Count all lines holding "pixel" in the data below and say the number, nothing more.
────────────────────
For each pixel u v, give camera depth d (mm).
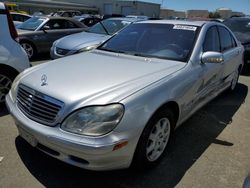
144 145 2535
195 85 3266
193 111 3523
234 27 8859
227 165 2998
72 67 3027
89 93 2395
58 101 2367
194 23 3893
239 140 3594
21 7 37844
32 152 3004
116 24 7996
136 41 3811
────────────────────
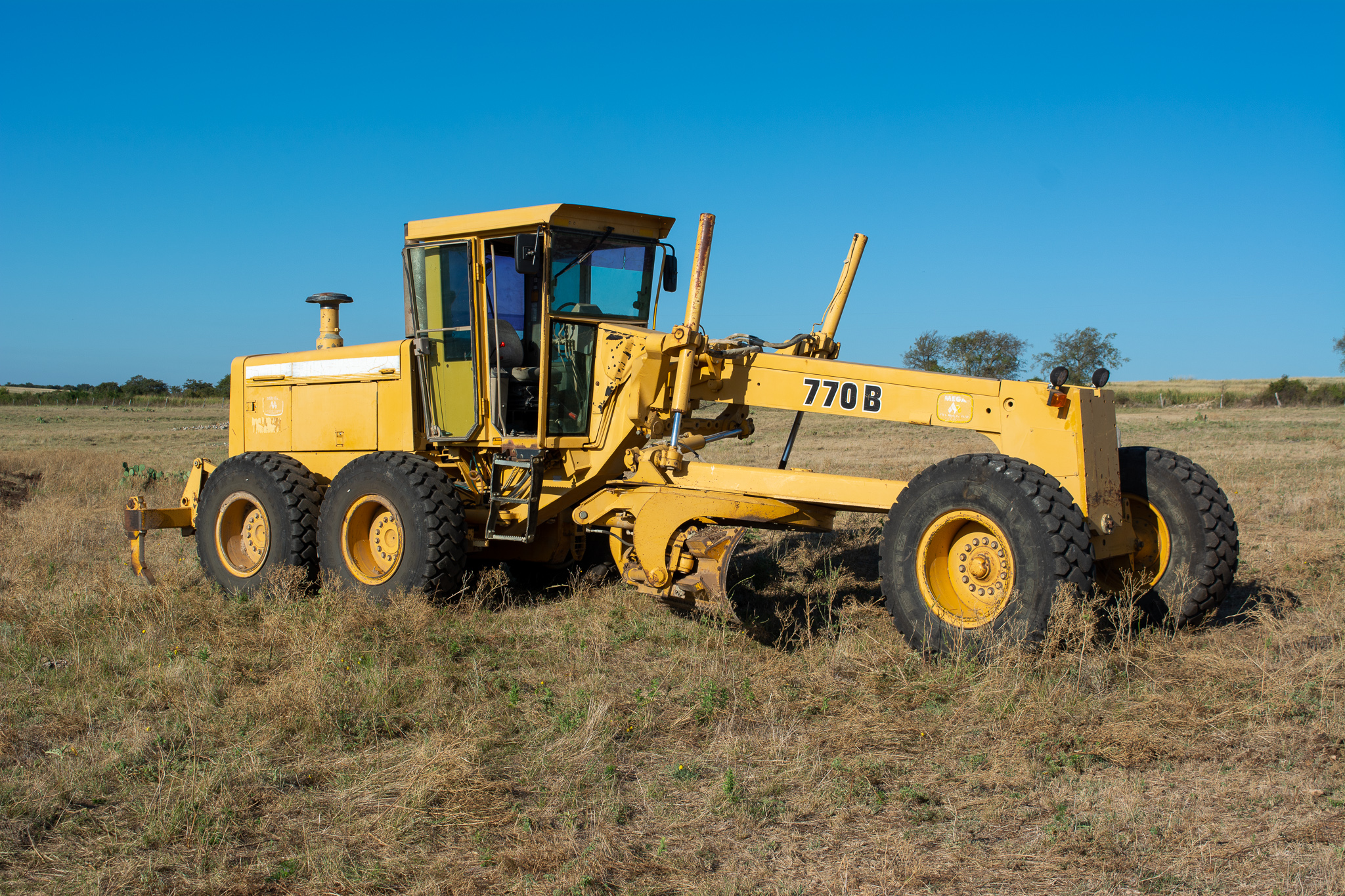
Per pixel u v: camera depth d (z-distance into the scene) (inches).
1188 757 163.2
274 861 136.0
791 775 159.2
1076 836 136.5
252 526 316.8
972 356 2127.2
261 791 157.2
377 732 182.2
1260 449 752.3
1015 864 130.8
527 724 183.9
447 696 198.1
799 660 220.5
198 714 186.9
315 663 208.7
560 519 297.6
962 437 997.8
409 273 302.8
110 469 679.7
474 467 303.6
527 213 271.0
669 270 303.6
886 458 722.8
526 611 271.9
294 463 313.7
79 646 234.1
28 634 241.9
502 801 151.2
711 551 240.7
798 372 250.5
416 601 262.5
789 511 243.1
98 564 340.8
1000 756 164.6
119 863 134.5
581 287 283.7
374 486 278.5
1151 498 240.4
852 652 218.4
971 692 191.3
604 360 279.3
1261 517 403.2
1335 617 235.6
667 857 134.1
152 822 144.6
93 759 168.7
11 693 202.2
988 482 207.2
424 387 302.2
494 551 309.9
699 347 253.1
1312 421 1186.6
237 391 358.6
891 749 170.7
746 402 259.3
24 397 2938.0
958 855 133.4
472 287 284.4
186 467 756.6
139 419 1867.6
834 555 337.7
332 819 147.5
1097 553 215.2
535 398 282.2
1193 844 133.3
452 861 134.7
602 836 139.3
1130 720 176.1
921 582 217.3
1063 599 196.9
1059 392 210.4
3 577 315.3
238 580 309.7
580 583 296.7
────────────────────
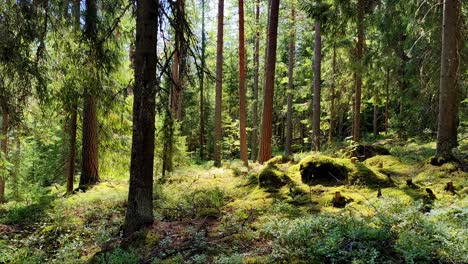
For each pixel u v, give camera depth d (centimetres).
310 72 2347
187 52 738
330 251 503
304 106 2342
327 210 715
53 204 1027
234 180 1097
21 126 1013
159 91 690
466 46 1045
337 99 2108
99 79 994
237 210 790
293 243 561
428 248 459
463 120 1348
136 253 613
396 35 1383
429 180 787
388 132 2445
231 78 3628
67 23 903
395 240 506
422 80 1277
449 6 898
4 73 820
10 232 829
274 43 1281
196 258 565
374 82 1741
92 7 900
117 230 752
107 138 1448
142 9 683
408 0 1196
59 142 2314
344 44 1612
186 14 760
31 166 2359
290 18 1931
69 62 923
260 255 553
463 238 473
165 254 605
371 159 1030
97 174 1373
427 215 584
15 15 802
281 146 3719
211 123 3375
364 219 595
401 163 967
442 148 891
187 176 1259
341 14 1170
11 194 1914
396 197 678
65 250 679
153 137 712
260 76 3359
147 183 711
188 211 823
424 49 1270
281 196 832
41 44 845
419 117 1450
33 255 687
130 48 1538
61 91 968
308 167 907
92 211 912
────────────────────
▶ [Answer to this task] 3